И я понял: отныне оно никуда от меня не уйдет. Эсхатология в сапоге, апокалипсис, шагаю, полнота счастья. Как ему трудно, как ему сладко, в спорадическом виде, в надежде, в надежде всегда сомнение: неужели попустишь? Сито, сети, просится в плотину, с печалью неисполненнос-ти в сердце, ведь это не перейдет, застрянет, останется. Богатство, трудно богатому, сторож, стрелочник, стрелочник всегда виноват...
Мы не пишем фразу, она пишет себя, а мы лишь проясняем по силе возможности скрытый в ней, скопившийся смысл.
...Может быть, истинное искусство обнаруживает всегда неумение, отсутствие мастерства. Когда автор не знает, "как это делается", и начинает писать неподражаемо, невпопад с принятым образцом. Во всяком случае в гениальных созданиях открывается подчас что-то граничащее с самым элементарным невежеством.
Хуже нет, когда из-под слов торчит содержание. Слова не должны вопить. Слова должны молчать.

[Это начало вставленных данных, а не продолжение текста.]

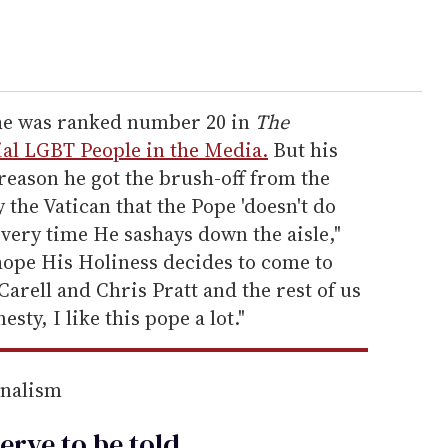
 he was ranked number 20 in
The
ial LGBT People in the Media.
But his
 reason he got the brush-off from the
y the Vatican that the Pope 'doesn't do
every time He sashays down the aisle,"
hope His Holiness decides to come to
Carell and Chris Pratt and the rest of us
sty, I like this pope a lot."
rnalism
erve to be
told
.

От дождя, который не хочет уняться, появляется чувство уютности – не сидя в тепле, а напротив – замерзнув, промокнув, странное чувство пропадания, немного одушевленное нежностью – не поймешь к кому и к чему? даже к этой дикой сырости, к этому не думающему о людях дождю. Пусть идет.
27 сентября 1967.
Подошел к осине: – Дрожишь? С тех пор всё? Ну дрожи, дрожи.
Колдун на базаре. Женщине:
– А ты – иди! Тебе я ничего не скажу.
Через два часа ее задавил грузовик.
Колдун, сказавший парню, где у его жены родинка (ту родинку, понятно, кроме парня никто не мог углядеть).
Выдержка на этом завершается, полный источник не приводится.